In 2013, I stepped in front of an audience in a dress and heels for the first time with no idea what would happen. Now, eight years, several venue changes, dozens of performances, and two independent films later things have reached full circle. My most recent performance was in March. I have no idea what’s going to happen next.
It’s no secret that the impact of Covid has been especially hard on entertainers. Even if someone decides to have an event, the risk of exposure is substantially greater. Here in Japan, the availability of vaccine is complicated by several scandals during the early 1990s. The government’s position is, get a shot-at your own risk. There’s neither a rush to make it available nor a clamoring for it from the public.
Last year, we tried to adapt our show to the changing situation. We streamed the show live and had a limited audience at the venue as well. Then somewhere along the line a decision was made to make the online stream a pay-per-view format. The performers were not consulted about it. Viewership dropped like a hot rock. Other decisions-like donating all proceeds to charity-came down, without input from the performers. A couple of days ago, I found out that one performer who pointed out some of the issues found themselves blocked on social media.
I don’t believe the Covid situation can be blamed entirely. But it did make issues that had been lurking in the background more obvious. The technical parts-like how to pay for renting the venue-are only being made worse by personal issues. In any case, several from our group have already migrated to an offshoot event-one with more of a dark, Gothic flavor.
That puts me in a position where I have to make a choice. I’ve been with our show since it started. That is different from saying I’m in charge. I’m not. I’ve also tried commenting on what’s going on. I haven’t been blocked, but it’s clear that things are not going to change.
One possibility is to start my own event. I tried that last November. Everyone had a great time. It was our show, combined with acoustic open mic performers.
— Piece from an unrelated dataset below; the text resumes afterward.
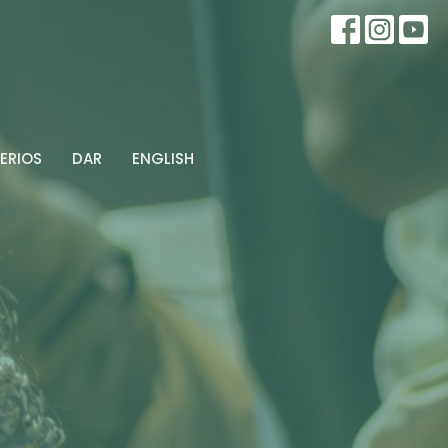
ERIOS
DAR
ENGLISH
But the idea of doing it on a regular basis-I don’t know. That is Triesste, front and center. I’m not sure if I’m ready for that.
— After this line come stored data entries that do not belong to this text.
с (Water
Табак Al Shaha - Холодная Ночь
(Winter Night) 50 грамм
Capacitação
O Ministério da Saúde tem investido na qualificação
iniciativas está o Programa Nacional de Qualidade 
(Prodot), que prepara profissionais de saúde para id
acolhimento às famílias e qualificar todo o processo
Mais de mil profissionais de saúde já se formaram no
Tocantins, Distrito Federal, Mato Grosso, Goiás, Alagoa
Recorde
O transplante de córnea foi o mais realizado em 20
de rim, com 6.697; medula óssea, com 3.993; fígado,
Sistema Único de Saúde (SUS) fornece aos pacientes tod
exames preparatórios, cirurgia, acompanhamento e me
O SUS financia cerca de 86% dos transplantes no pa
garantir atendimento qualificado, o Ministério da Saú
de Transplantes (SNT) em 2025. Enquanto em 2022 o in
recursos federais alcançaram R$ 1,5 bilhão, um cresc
The other possibility is, to join another existing event. We were here first but others have followed. In our chat a couple of days ago, we went over what’s out there. Nothing jumped out at us like, this is perfect.
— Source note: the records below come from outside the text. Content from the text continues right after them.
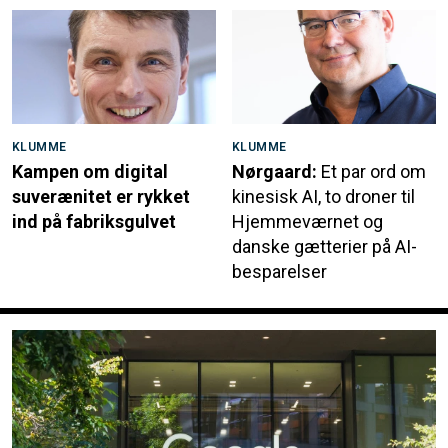
KLUMME
KLUMME
Kampen om digital
Nørgaard:
Et par ord om
suverænitet er rykket
kinesisk AI, to droner til
ind på fabriksgulvet
Hjemmeværnet og
danske gætterier på AI-
besparelser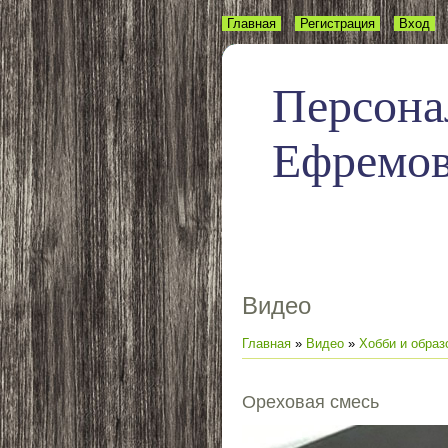
Главная
Регистрация
Вход
Персона
Ефремо
Видео
Главная
»
Видео
»
Хобби и образ
Ореховая смесь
I could go back to what I was doing nine years ago-a solo act, playing my songs and covers. Sometimes as Triesste, sometimes not.
To be honest, I don’t know. At this point it’s not even the biggest problem I’m dealing with. But if our show is ending-we were tentatively scheduled for June, but if no one wants to perform it ain’t gonna happen. I’m not just going to fade into the background. After years of playing in clubs where people were barely paying attention, this event has allowed me to find my voice-literally and figuratively. I intend to make sure it continues somehow, both for myself and for others who may also be searching for their voice.